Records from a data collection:
________________________________________

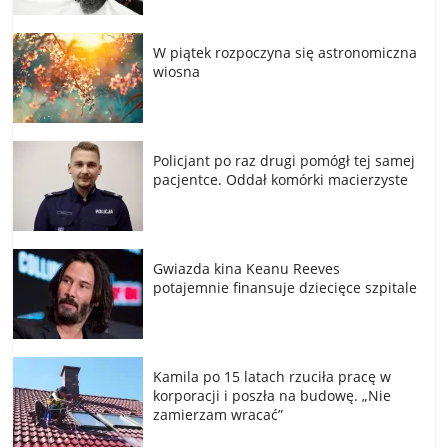
W piątek rozpoczyna się astronomiczna
wiosna
Policjant po raz drugi pomógł tej samej
pacjentce. Oddał komórki macierzyste
Gwiazda kina Keanu Reeves
potajemnie finansuje dziecięce szpitale
Kamila po 15 latach rzuciła pracę w
korporacji i poszła na budowę. „Nie
zamierzam wracać”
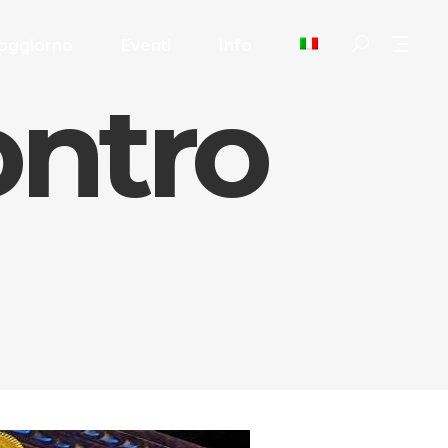
oggiorno
Eventi
Info
ontro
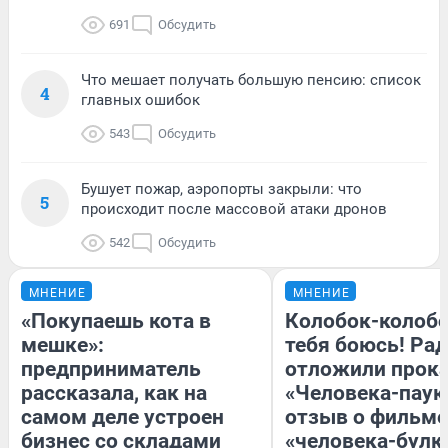
691
Обсудить
Что мешает получать большую пенсию: список
4
главных ошибок
543
Обсудить
Бушует пожар, аэропорты закрыли: что
5
происходит после массовой атаки дронов
542
Обсудить
МНЕНИЕ
МНЕНИЕ
«Покупаешь кота в
Колобок-колобо
мешке»:
тебя боюсь! Рад
предприниматель
отложили прок
рассказала, как на
«Человека-паук
самом деле устроен
отзыв о фильме
бизнес со складами
«человека-булк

________________________________________

_ASSIGNMENT_. Arrange every line of text in the items above as a Markdown table with the columns "Nr" and "Line", giving each row a running number and skipping blank lines. Leave the pictures out of the table.

_SOLUTION FOR THIS TASK_.
| Nr | Line |
|---|---|
| 1 | W piątek rozpoczyna się astronomiczna |
| 2 | wiosna |
| 3 | Policjant po raz drugi pomógł tej samej |
| 4 | pacjentce. Oddał komórki macierzyste |
| 5 | Gwiazda kina Keanu Reeves |
| 6 | potajemnie finansuje dziecięce szpitale |
| 7 | Kamila po 15 latach rzuciła pracę w |
| 8 | korporacji i poszła na budowę. „Nie |
| 9 | zamierzam wracać” |
| 10 | oggiorno |
| 11 | Eventi |
| 12 | Info |
| 13 | ontro |
| 14 | 691 |
| 15 | Обсудить |
| 16 | Что мешает получать большую пенсию: список |
| 17 | 4 |
| 18 | главных ошибок |
| 19 | 543 |
| 20 | Обсудить |
| 21 | Бушует пожар, аэропорты закрыли: что |
| 22 | 5 |
| 23 | происходит после массовой атаки дронов |
| 24 | 542 |
| 25 | Обсудить |
| 26 | МНЕНИЕ |
| 27 | МНЕНИЕ |
| 28 | «Покупаешь кота в |
| 29 | Колобок-колобо |
| 30 | мешке»: |
| 31 | тебя боюсь! Рад |
| 32 | предприниматель |
| 33 | отложили прок |
| 34 | рассказала, как на |
| 35 | «Человека-паук |
| 36 | самом деле устроен |
| 37 | отзыв о фильме |
| 38 | бизнес со складами |
| 39 | «человека-булк |